ASSIGNED TASK 1 >>
In the dune shack description, what size is the board sheathing exposed between the studs?

━━━ DOCUMENT EXTRACT

A view of the dune shack showing the main volume of the house stepping down to the bedroom and toilet room. Exterior deck is accessed from the screen porch.
A view of the dune shack showing the main volume of the house stepping down to the bedroom and toilet room. Exterior deck is accessed from the screen porch.

The Fowler Dune Shack sits just behind the outermost dune of the National Seashore in Provincetown, Massachusetts. The floor of the main volume of the shack slants decidedly down to the east, a quirk that was particularly noticeable when I sat at the dining room table along the east wall. That entire section of the shack probably slouches in that direction, something I discovered when photographing the exterior of the shack from a tripod with a built-in level.

The Heart of the Shack

This main volume has all the public spaces of the shack: living room, dining room, and kitchen. The wall framing is exposed in this room except in the wood-stove corner where 1/4-inch AC fir plywood covers the walls. Board sheathing (1x8) exposed between the studs serves as the rest of the room’s interior finish. The building is simple 2x4 construction with no insulation. Let-in diagonal braces add shear strength at the building’s corners.

The windows in this room are all a single-glazed awning style, and none has a fully functional opening or closing mechanism—the cranks are frozen or corroded and the hinges rusted from the wind-driven salt. The glass on every window is pitted from exposure to wind-driven sand and salt. The good news is that they are fairly big, with expansive views of the surrounding dunes and neighboring shacks. The ocean is not visible from the shack, but the sound of the waves is a constant reminder that the Atlantic lurks just beyond the dune to the north.

The exterior door to the main volume is a 15-light fir door—warped, of course, so the top of the latch stile is almost 1/2-inch proud of the jamb. (My one carpentry contribution to the shack was adding a turnbuckle to hold the top corner of the door against the jamb to minimize air intrusion). The bottom of the door rubs noticeably on the threshold, which helps to keep that part of the door tight against the jamb: Ah, the blessings of neglect! Every door into the shack is equipped with hooks and eyes—inside and out—with occupants instructed to latch the doors coming and going to keep the wind from making an abrupt forced entry.

━━━━━━
━━━ DATA EXCERPTS

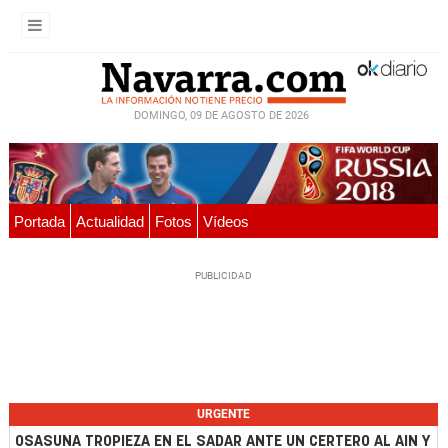
DOMINGO, 09 DE AGOSTO DE 2026
Portada
Actualidad
Fotos
Vídeos
URGENTE
OSASUNA TROPIEZA EN EL SADAR ANTE UN CERTERO AL AIN Y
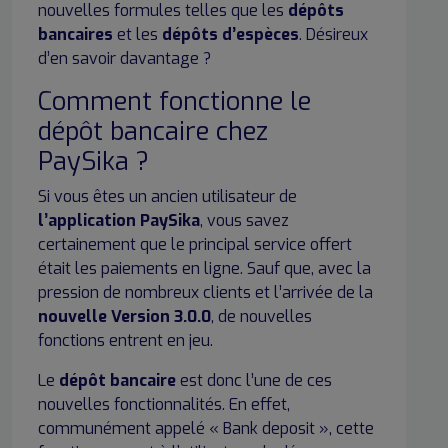
nouvelles formules telles que les
dépôts
bancaires
et les
dépôts d’espèces
. Désireux
d’en savoir davantage ?
Comment fonctionne le
dépôt bancaire chez
PaySika ?
Si vous êtes un ancien utilisateur de
l’application PaySika
, vous savez
certainement que le principal service offert
était les paiements en ligne. Sauf que, avec la
pression de nombreux clients et l’arrivée de la
nouvelle Version 3.0.0
, de nouvelles
fonctions entrent en jeu.
Le
dépôt bancaire
est donc l’une de ces
nouvelles fonctionnalités. En effet,
communément appelé « Bank deposit », cette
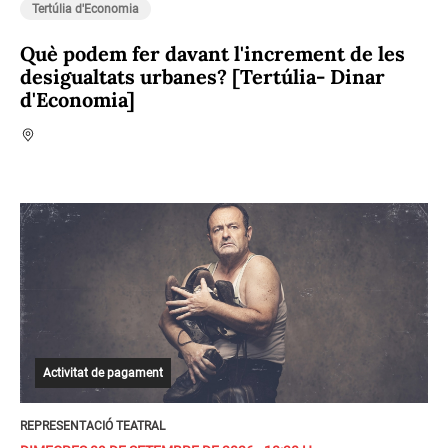
Tertúlia d'Economia
Què podem fer davant l'increment de les
desigualtats urbanes? [Tertúlia- Dinar
d'Economia]
Activitat de pagament
REPRESENTACIÓ TEATRAL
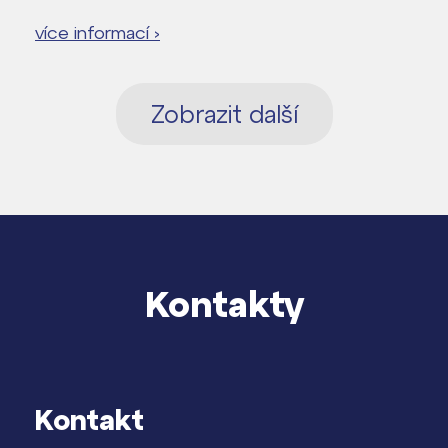
více informací ›
Zobrazit další
Kontakty
Kontakt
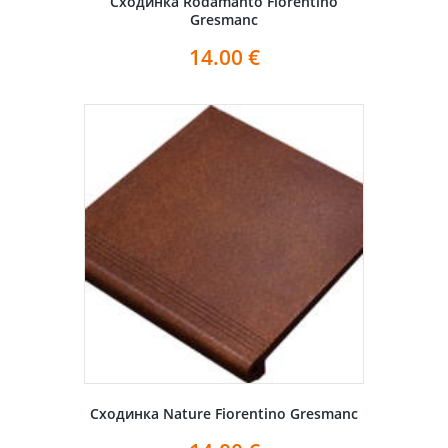
Сходинка Rodamanto Fiorentino
Gresmanc
14.00
€
Сходинка Nature Fiorentino Gresmanc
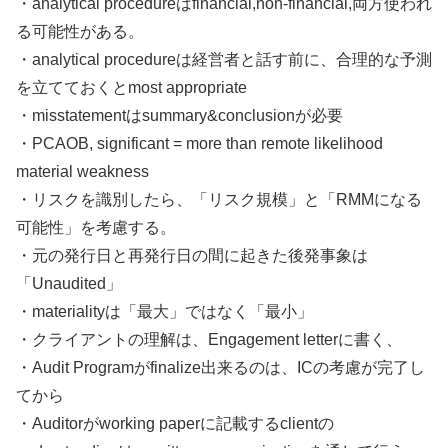
・analytical procedureはfinancial,non-financial,両方使われ
る可能性がある。
・analytical procedureは経営者と話す前に、合理的な予測
を立てておくとmost appropriate
・misstatementはsummary&conclusionが必要
・PCAOB, significant = more than remote likelihood
material weakness
・リスクを識別したら、「リスク規模」と「RMMになる
可能性」を考慮する。
・元の発行日と再発行日の間に起きた後発事象は
「Unaudited」
・materialityは「最大」ではなく「最小」
・クライアントの理解は、Engagement letterに書く、
・Audit Programがfinalize出来るのは、ICの考慮が完了し
てから
・Auditorがworking paperに記載するclientの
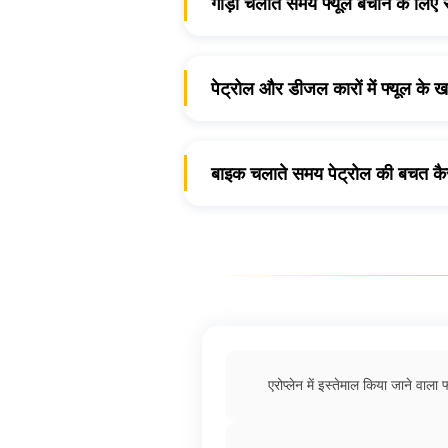
गाड़ी चलाते समय फ्यूल बचाने के लिए स
के अनुसार, फ्यूल बचाने
एनर्जी सेविंग ट्रस्ट
पेट्रोल और डीजल कारों में फ्यूल के 
निचे हमने आपको एक सूचि दी है जिस
-
बाइक चलाते समय पेट्रोल की बचत कैस
मेनुफेक्चर द्वारा बताये ग्रेड में इंजन 
आपको अपनी बाइक के लिए सही टायर प्रेश
टायरों में सही ढंग से हवा भरवाएं, 
लिए भी बाइक चलाते समय क्लच ओवरराइड
सक्षम हो पाएंगे।
अपने वाहन के एयर फिल्टर को हमेशा अच
इसके साथ ही आपको अपने वाहन के फ्य
एरोप्लेन में इस्तेमाल किया जाने वाला फ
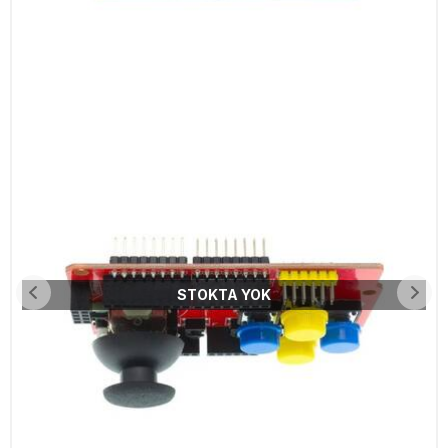
STOKTA YOK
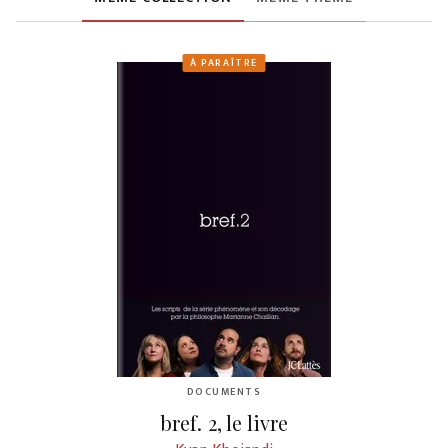
À PARAÎTRE
DOCUMENTS
bref. 2, le livre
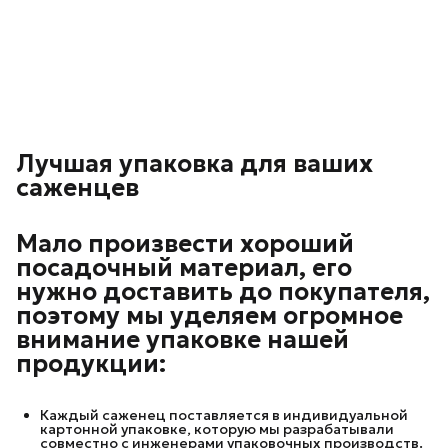
Лучшая упаковка для ваших
саженцев
Мало произвести хороший
посадочный материал, его
нужно доставить до покупателя,
поэтому мы уделяем огромное
внимание упаковке нашей
продукции:
Каждый саженец поставляется в индивидуальной
картонной упаковке, которую мы разрабатывали
совместно с инженерами упаковочных производств.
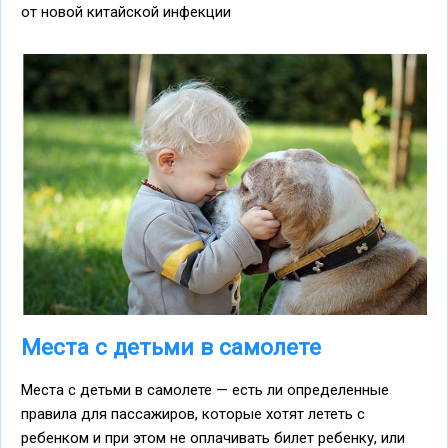
от новой китайской инфекции
Места с детьми в самолете
Места с детьми в самолете — есть ли определенные
правила для пассажиров, которые хотят лететь с
ребенком и при этом не оплачивать билет ребенку, или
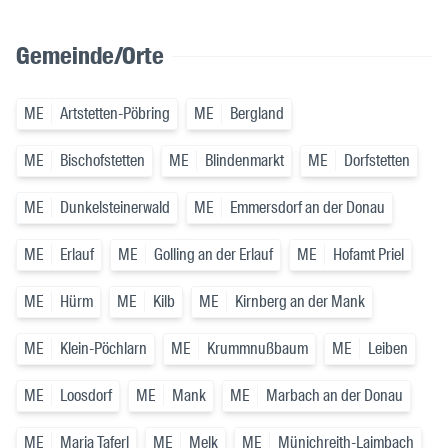
Gemeinde/Orte
ME
Artstetten-Pöbring
ME
Bergland
ME
Bischofstetten
ME
Blindenmarkt
ME
Dorfstetten
ME
Dunkelsteinerwald
ME
Emmersdorf an der Donau
ME
Erlauf
ME
Golling an der Erlauf
ME
Hofamt Priel
ME
Hürm
ME
Kilb
ME
Kirnberg an der Mank
ME
Klein-Pöchlarn
ME
Krummnußbaum
ME
Leiben
ME
Loosdorf
ME
Mank
ME
Marbach an der Donau
ME
Maria Taferl
ME
Melk
ME
Münichreith-Laimbach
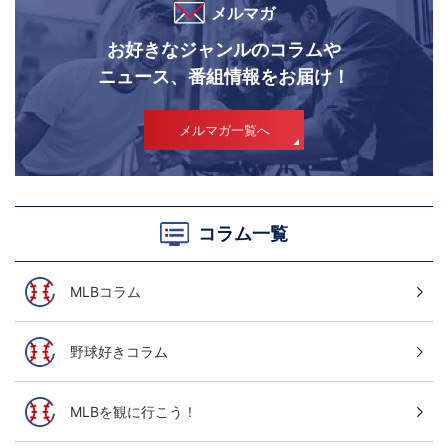
メルマガ
お好きなジャンルのコラムや
ニュース、番組情報をお届け！
メルマガ一覧へ
コラム一覧
MLBコラム
野球好きコラム
MLBを観に行こう！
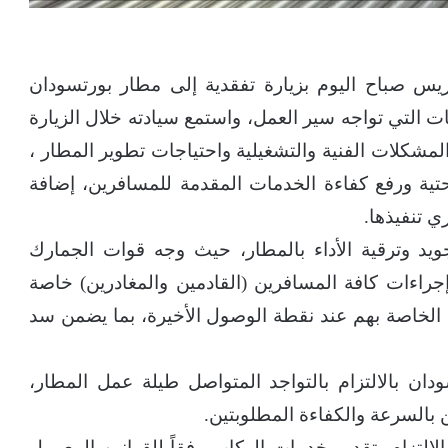
ريس صباح اليوم بزيارة تفقدية إلى مطار بورتسودان
ت التي تواجه سير العمل، واستمع سيادته خلال الزيارة
شكلات الفنية والتشغيلية واحتياجات تطوير المطار ،
تية ورفع كفاءة الخدمات المقدمة للمسافرين، إضافة
ي تنفيذها.
جويد وترقية الأداء بالمطار، حيث وجه قوات الجمارك
 إجراءات كافة المسافرين (القادمين والمغادرين) خاصة
 الخاصة بهم عند نقطة الوصول الأخيرة، بما يضمن سد
ان بالالتزام بالتواجد المتواصل طيلة عمل المطار،
 بالسرعة والكفاءة المطلوبتين.
التزام بتقديم خدمات الركاب وفقاً للقوانين المعمول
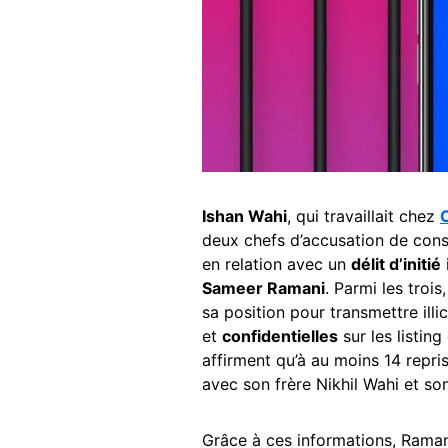
Ishan Wahi
, qui travaillait chez
deux chefs d’accusation de cons
en relation avec un
délit d’initié
Sameer Ramani
. Parmi les trois
sa position pour transmettre ill
et
confidentielles
sur les listin
affirment qu’à au moins 14 repr
avec son frère Nikhil Wahi et s
Grâce à ces informations, Raman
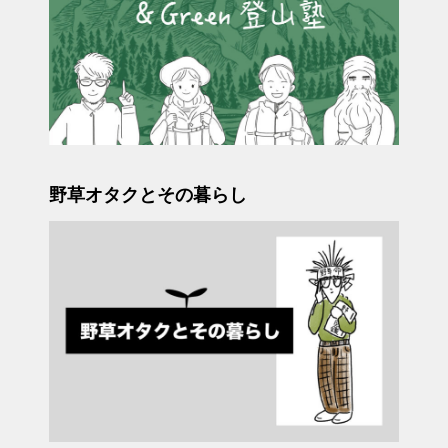
野草オタクとその暮らし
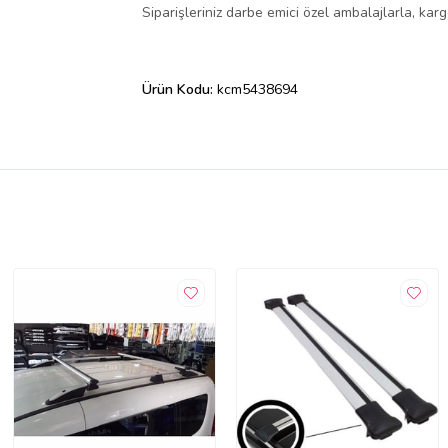
Siparişleriniz darbe emici özel ambalajlarla, ka
Ürün Kodu:
kcm5438694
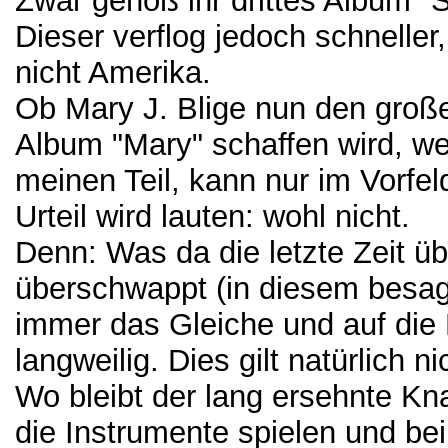
Zwar genoß ihr drittes Album "
Dieser verflog jedoch schneller
nicht Amerika.
Ob Mary J. Blige nun den groß
Album "Mary" schaffen wird, we
meinen Teil, kann nur im Vorfel
Urteil wird lauten: wohl nicht.
Denn: Was da die letzte Zeit ü
überschwappt (in diesem besagt
immer das Gleiche und auf die 
langweilig. Dies gilt natürlich ni
Wo bleibt der lang ersehnte K
die Instrumente spielen und be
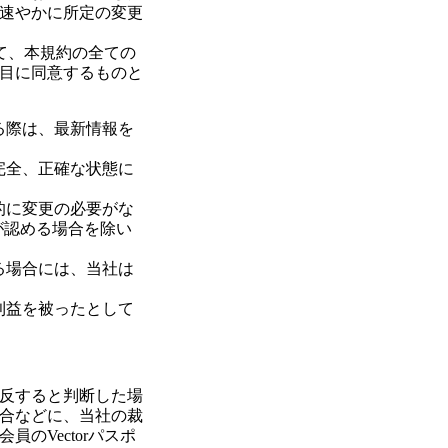
速やかに所定の変更
して、本規約の全ての
目に同意するものと
る際は、最新情報を
完全、正確な状態に
的に変更の必要がな
が認める場合を除い
る場合には、当社は
利益を被ったとして
反すると判断した場
合などに、当社の裁
のVectorパスポ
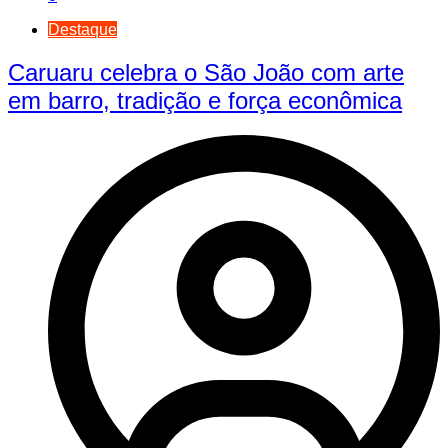
Destaque
Caruaru celebra o São João com arte
em barro, tradição e força econômica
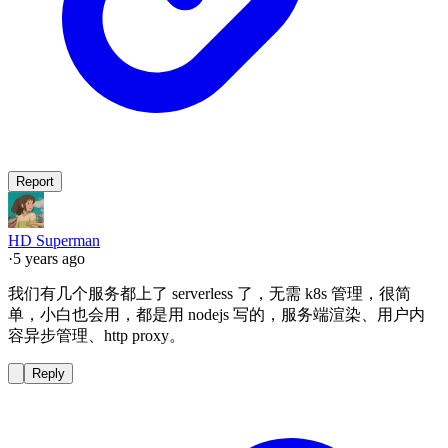
Report
HD Superman
·
5 years ago
我们有几个服务都上了 serverless 了，无需 k8s 管理，很简
单，小白也会用，都是用 nodejs 写的，服务端渲染、用户内
容异步管理、http proxy。
Reply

━━━━━━

ASSIGNED TASK 2 >>
In the rows, start at the line containing "Лучшая упаковка для ваших" and end after the line containing "ребенком и при". Give only those lines, with "саженцев" changed to "растений", everything else unchanged and the pictures left out.

ANSWER AREA 1 >>
1x8

ANSWER AREA 2 >>
Лучшая упаковка для ваших
растений
Мало произвести хороший
посадочный материал, его
нужно доставить до покупателя,
поэтому мы уделяем огромное
внимание упаковке нашей
продукции:
Каждый саженец поставляется в индивидуальной
картонной упаковке, которую мы разрабатывали
совместно с инженерами упаковочных производств.
от новой китайской инфекции
Места с детьми в самолете
Места с детьми в самолете — есть ли определенные
правила для пассажиров, которые хотят лететь с
ребенком и при этом не оплачивать билет ребенку, или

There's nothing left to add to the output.